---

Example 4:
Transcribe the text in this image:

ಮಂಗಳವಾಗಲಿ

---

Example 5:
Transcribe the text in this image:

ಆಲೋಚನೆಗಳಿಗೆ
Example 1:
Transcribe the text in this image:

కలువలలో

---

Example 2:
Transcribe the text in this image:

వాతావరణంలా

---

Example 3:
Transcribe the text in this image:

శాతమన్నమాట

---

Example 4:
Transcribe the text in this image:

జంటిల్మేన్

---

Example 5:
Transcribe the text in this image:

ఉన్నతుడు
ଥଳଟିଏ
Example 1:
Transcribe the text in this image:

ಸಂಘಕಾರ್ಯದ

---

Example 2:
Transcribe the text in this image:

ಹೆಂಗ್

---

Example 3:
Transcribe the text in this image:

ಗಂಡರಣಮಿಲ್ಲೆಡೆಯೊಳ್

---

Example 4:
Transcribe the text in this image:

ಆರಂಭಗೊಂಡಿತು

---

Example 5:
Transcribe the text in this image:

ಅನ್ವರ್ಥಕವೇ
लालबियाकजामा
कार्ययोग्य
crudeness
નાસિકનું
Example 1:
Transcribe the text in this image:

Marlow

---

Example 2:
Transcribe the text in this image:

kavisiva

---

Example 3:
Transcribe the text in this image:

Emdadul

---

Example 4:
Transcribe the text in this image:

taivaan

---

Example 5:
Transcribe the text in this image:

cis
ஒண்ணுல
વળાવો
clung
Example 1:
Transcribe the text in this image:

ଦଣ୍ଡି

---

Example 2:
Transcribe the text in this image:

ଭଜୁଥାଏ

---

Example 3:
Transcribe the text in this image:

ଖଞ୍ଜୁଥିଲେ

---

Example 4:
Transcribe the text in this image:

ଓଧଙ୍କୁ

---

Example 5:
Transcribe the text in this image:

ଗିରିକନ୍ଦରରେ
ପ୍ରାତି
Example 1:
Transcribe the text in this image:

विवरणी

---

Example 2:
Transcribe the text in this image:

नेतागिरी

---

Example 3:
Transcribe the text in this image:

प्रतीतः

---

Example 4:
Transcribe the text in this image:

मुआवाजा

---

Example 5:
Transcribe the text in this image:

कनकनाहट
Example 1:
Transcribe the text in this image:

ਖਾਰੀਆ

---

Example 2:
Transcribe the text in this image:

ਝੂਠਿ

○ ○ ○ ○ ○

§ **Exercise**: A complete, exact copy of the material above is the expected answer.

§ **Result**:
---

Example 4:
Transcribe the text in this image:

ಮಂಗಳವಾಗಲಿ

---

Example 5:
Transcribe the text in this image:

ಆಲೋಚನೆಗಳಿಗೆ
Example 1:
Transcribe the text in this image:

కలువలలో

---

Example 2:
Transcribe the text in this image:

వాతావరణంలా

---

Example 3:
Transcribe the text in this image:

శాతమన్నమాట

---

Example 4:
Transcribe the text in this image:

జంటిల్మేన్

---

Example 5:
Transcribe the text in this image:

ఉన్నతుడు
ଥଳଟିଏ
Example 1:
Transcribe the text in this image:

ಸಂಘಕಾರ್ಯದ

---

Example 2:
Transcribe the text in this image:

ಹೆಂಗ್

---

Example 3:
Transcribe the text in this image:

ಗಂಡರಣಮಿಲ್ಲೆಡೆಯೊಳ್

---

Example 4:
Transcribe the text in this image:

ಆರಂಭಗೊಂಡಿತು

---

Example 5:
Transcribe the text in this image:

ಅನ್ವರ್ಥಕವೇ
लालबियाकजामा
कार्ययोग्य
crudeness
નાસિકનું
Example 1:
Transcribe the text in this image:

Marlow

---

Example 2:
Transcribe the text in this image:

kavisiva

---

Example 3:
Transcribe the text in this image:

Emdadul

---

Example 4:
Transcribe the text in this image:

taivaan

---

Example 5:
Transcribe the text in this image:

cis
ஒண்ணுல
વળાવો
clung
Example 1:
Transcribe the text in this image:

ଦଣ୍ଡି

---

Example 2:
Transcribe the text in this image:

ଭଜୁଥାଏ

---

Example 3:
Transcribe the text in this image:

ଖଞ୍ଜୁଥିଲେ

---

Example 4:
Transcribe the text in this image:

ଓଧଙ୍କୁ

---

Example 5:
Transcribe the text in this image:

ଗିରିକନ୍ଦରରେ
ପ୍ରାତି
Example 1:
Transcribe the text in this image:

विवरणी

---

Example 2:
Transcribe the text in this image:

नेतागिरी

---

Example 3:
Transcribe the text in this image:

प्रतीतः

---

Example 4:
Transcribe the text in this image:

मुआवाजा

---

Example 5:
Transcribe the text in this image:

कनकनाहट
Example 1:
Transcribe the text in this image:

ਖਾਰੀਆ

---

Example 2:
Transcribe the text in this image:

ਝੂਠਿ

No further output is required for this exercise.